| Task prompt |
From the data that follows, report how many lines hold the string "IterableOnce", giving only the number.

Stored data:
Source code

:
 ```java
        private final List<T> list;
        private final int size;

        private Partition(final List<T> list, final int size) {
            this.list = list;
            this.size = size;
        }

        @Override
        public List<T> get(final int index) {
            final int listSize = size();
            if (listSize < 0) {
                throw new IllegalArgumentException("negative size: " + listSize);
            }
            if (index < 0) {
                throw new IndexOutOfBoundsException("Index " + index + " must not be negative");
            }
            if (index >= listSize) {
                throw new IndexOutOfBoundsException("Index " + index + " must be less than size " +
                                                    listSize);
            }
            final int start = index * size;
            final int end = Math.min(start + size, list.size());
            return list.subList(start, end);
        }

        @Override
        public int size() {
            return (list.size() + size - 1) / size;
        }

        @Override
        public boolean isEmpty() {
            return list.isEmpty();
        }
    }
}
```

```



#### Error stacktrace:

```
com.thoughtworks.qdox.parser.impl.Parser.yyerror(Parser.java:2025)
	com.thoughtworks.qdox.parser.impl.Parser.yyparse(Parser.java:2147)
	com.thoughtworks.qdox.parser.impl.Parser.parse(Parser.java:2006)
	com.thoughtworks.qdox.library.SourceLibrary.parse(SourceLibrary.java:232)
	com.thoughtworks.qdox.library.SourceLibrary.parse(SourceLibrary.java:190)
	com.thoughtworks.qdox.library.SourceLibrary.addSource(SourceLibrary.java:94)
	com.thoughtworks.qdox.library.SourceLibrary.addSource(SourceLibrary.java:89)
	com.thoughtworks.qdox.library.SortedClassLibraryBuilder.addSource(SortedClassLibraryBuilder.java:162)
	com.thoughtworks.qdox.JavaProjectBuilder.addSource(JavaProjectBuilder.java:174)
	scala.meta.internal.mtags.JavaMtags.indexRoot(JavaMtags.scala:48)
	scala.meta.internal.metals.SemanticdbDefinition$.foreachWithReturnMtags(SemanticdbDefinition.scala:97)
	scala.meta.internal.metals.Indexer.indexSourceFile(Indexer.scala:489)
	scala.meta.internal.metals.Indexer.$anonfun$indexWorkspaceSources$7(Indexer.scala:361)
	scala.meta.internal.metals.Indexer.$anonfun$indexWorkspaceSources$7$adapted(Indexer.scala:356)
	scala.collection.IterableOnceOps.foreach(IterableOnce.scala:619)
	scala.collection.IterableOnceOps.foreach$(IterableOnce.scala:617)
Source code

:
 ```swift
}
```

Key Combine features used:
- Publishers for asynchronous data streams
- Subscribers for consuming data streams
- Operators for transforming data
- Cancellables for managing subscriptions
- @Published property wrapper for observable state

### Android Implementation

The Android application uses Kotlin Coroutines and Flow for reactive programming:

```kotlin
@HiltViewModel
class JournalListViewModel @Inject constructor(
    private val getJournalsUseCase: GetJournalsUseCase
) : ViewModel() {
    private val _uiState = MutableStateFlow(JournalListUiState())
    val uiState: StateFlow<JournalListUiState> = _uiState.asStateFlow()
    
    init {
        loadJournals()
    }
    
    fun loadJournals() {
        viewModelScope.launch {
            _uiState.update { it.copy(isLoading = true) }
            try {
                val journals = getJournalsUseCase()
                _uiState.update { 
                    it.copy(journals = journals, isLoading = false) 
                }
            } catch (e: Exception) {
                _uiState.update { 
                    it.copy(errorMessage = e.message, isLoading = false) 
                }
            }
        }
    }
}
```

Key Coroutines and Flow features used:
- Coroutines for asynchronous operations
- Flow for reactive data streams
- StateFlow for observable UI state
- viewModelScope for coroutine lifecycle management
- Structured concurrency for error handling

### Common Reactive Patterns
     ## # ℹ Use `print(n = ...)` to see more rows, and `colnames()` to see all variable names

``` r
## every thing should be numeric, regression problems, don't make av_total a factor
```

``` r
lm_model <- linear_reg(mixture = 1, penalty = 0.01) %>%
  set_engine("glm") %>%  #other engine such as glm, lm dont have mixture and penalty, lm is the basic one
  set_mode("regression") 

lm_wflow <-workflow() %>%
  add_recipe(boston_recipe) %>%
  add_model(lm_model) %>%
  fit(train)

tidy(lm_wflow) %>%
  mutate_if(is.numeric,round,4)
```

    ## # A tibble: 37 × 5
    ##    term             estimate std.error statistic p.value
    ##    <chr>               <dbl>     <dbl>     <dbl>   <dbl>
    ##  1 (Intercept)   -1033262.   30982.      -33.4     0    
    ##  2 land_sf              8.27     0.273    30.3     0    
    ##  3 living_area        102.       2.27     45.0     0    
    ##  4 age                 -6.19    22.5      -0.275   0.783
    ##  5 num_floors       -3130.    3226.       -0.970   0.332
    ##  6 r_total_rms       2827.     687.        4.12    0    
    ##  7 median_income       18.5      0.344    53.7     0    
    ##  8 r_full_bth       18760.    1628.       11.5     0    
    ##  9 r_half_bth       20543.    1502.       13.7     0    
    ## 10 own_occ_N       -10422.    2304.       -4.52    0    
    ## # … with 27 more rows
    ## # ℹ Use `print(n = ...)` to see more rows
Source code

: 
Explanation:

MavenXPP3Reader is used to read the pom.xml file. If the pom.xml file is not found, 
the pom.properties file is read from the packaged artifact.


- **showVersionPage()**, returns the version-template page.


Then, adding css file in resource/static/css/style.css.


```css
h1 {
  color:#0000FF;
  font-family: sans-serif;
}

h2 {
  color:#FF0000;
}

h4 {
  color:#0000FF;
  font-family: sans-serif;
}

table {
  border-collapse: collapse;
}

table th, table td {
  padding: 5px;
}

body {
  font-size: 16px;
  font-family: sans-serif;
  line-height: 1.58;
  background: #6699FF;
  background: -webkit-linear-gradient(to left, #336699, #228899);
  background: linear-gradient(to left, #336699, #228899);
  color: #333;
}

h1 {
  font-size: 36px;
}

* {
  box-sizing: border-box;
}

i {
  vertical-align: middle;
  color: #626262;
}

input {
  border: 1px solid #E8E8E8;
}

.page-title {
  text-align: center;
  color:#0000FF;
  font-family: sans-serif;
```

| Task output |
2